Haru Sushi works to remain a ‘friend’ to La Jollans despite the pandemic
Despite restrictions associated with the COVID-19 pandemic, Haru Sushi in La Jolla is still open to serve the fresh, creative dishes that patrons have come to know.
The restaurant at 7441 Girard Ave. is currently open only for dinner but continues to provide Japanese staples such as sashimi, nigiri and rolled sushi, ramen (noodle soup with meat and specialty toppings), teppanyaki (meat or seafood grilled with toppings and sauce), yakisoba (egg noodle stir-fry with meat and vegetables and soy sauce-based yakisoba sauce), hibachi (sauteed seafood with soy sauce-based hibachi sauce) and more.
Since opening Haru Sushi in 2018, manager Nak Joon Kim has prided himself on providing the freshest fish at a neighborhood-style restaurant. Almost all the customers are local, and the majority of first-timers come back, he said.
“We are happy that most La Jolla people know us,” he said. “It’s a hidden place for our La Jolla neighbors.
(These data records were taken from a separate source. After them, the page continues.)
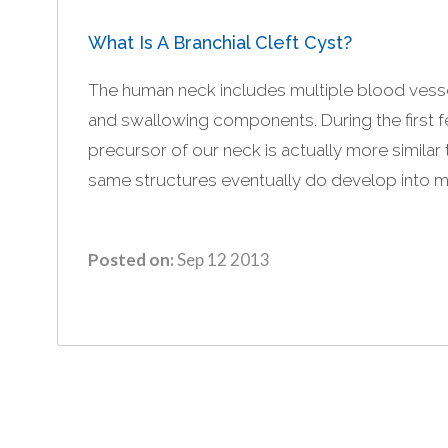
What Is A Branchial Cleft Cyst?
The human neck includes multiple blood vesse
and swallowing components. During the first
precursor of our neck is actually more similar t
same structures eventually do develop into mat
Posted on:
Sep 12 2013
I wanted that kind of concept. I see the customer as not just a patron, I see them as a friend, a neighbor. In La Jolla, the people know the businesses in the community, they know the restaurants and the ones that take care of the customers. A customer is not just money; we think of the customer as someone to share with, and they like that.”
Kim said Haru stands out in that everything is “very fresh and healthy,” with high-quality fish offerings that change as fishing conditions do.
“We don’t have anything precooked,” he said. “That way, the food is fresher and tastier. When you make a salad, you don’t want one that was made that morning, you want it crispy and fresh. And we think about people’s health. We use fibrous vegetables in everything we make.”
The La Jolla restaurant is Kim’s fourth in San Diego. He trained at the Japanese Culinary School in his native South Korea and worked for Sheraton before coming to the United States and joining his sister’s sushi restaurant in Denver. He opened his first San Diego sushi spot in 2005.
“I want to do my style, my thinking, my concept,” he said. “I know the culture and I know the food, and if I like something, hopefully the customer will like it. I make the food in the homemade style. I eat my own food every day.”
Kim said hot dishes such as ramen and teriyaki are popular with customers and that people often order a variety of rolls because they “can’t decide” on just one.
When COVID-19 hit, a lot of customers bought gift certificates to continue to support the business, he said. Sales are down a little, “but not seriously.”
Kim said he is trying to operate as close to business as usual as possible, though onsite dining is only allowed outdoors. “I want to do what we do best. I keep the quality, same freshness and all the same things the people liked, and the customers can still do takeout.”